Los cuatro hipopótamos originales, traídos por Escobar a su hacienda Nápoles en el departamento de Antioquia, se reprodujeron sin control tras la muerte del capo en 1993 y el abandono de la propiedad. Sin intervención humana ni depredadores naturales en el continente americano, la manada creció hasta convertirse en la población más grande de hipopótamos fuera de África.
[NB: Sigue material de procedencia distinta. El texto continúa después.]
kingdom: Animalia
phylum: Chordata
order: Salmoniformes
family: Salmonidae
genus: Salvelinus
Las autoridades colombianas determinaron que la eutanasia es la vía más viable para frenar una expansión que pone en riesgo la fauna y flora nativas. Los hipopótamos alteran los cuerpos de agua, compiten con especies locales y representan un peligro para las comunidades humanas cercanas a sus territorios.
El debate sobre qué hacer con estos animales se ha extendido durante años entre científicos, conservacionistas y funcionarios. Algunas propuestas apuntaban a la esterilización o el traslado a reservas en África, pero los costos y la complejidad logística llevaron al gobierno a optar por el sacrificio masivo como solución definitiva.